A newly established fund will provide a scholarship in honor of Joseph Michael Kulka Jr., who, at the age of 28, was murdered in a gay hate crime in 1982. The Joseph M. Kulka Jr. Scholarship for diversity leadership was established within the LGBT Community Endowment of The Erie Community Foundation. The scholarship is intended to be awarded annually to a person pursuing a four-year college program and who has given of their personal lives to improve awareness and understanding of diversity in the Erie County community. The recipient need not be a member of any particular segment of society, only having demonstrated leadership in this field with expectation that their efforts will continue in college and adult life.
A native of Sharpsville, PA, Joe Kulka was the first in his extended family to graduate from college. A mental health counseling major, he received his degree from Gannon and was devoted to those with learning disabilities. He worked at Sunland Center in Orlando at the time of his death and always made his clients number one in his life.

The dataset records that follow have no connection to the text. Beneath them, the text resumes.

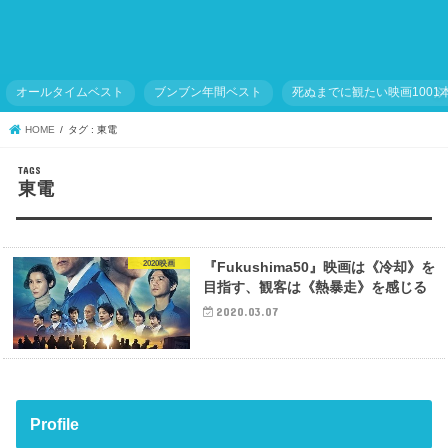
オールタイムベスト
ブンブン年間ベスト
死ぬまでに観たい映画1001
HOME
タグ : 東電
東電
2020映画
『Fukushima50』映画は《冷却》を
目指す、観客は《熱暴走》を感じる
2020.03.07
Profile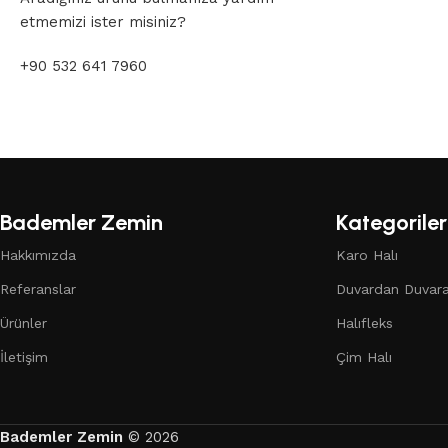
etmemizi ister misiniz?
+90 532 641 7960
Bademler Zemin
Kategoriler
Hakkımızda
Karo Halı
Referanslar
Duvardan Duvara
Ürünler
Halıfleks
İletişim
Çim Halı
Bademler Zemin
© 2026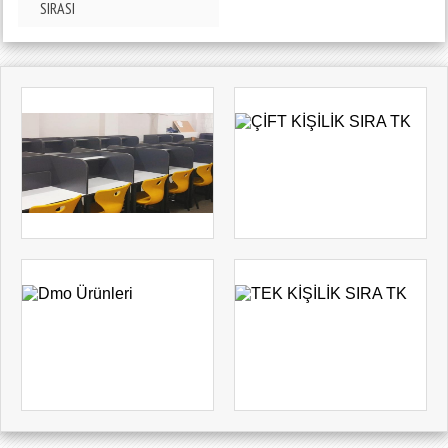
SIRASI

Kulka believed in the worth of all people, no matter their race, faith, nationality, sexual orientation, gender identification or intellectual attainment. Bob Ploehn, initial benefactor of the scholarship, said, “The oldest of nine children, Joe was a leader and mentor. He loved Erie while at Gannon and the Barber National Institute. He would be smiling humbly while proud to be remembered as helping local students become leaders in promoting community diversity.”

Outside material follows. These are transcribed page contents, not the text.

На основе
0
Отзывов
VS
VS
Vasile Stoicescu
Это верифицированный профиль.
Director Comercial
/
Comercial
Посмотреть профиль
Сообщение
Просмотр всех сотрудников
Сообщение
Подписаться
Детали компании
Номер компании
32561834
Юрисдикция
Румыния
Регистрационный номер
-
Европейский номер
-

For the inaugural year, the Joseph Michael Kulka Scholarship will benefit two students with an $800 scholarship each. Congratulations to Adria Urbanowicz, a Mercyhurst Preparatory School graduate who plans to attend Fredonia State University of New York to earn a BFA in Musical Theater, and Riley Nicholson, a McDowell High School graduate who will attend Penn State University for Mechanical Engineering.
“If we deny someone the opportunity to be true to oneself, we are telling that person we don’t see them,” said Urbanowicz. “This breaks society into stereotypes and causes division among people.” Nicholson said, “As a member of Exposure, we tackle global issues such as LGBTQ+ rights. I learned that not everyone looks the same, loves the same or believes the same. Our job is not to judge but to accept.”
When Ploehn, formerly of Erie and now residing in Florida, was asked why he chose to support a scholarship fund at The Erie Community Foundation, he said, “Erie is on the verge of great change and growth, and I wanted to invest in a community that is thriving and needs support.”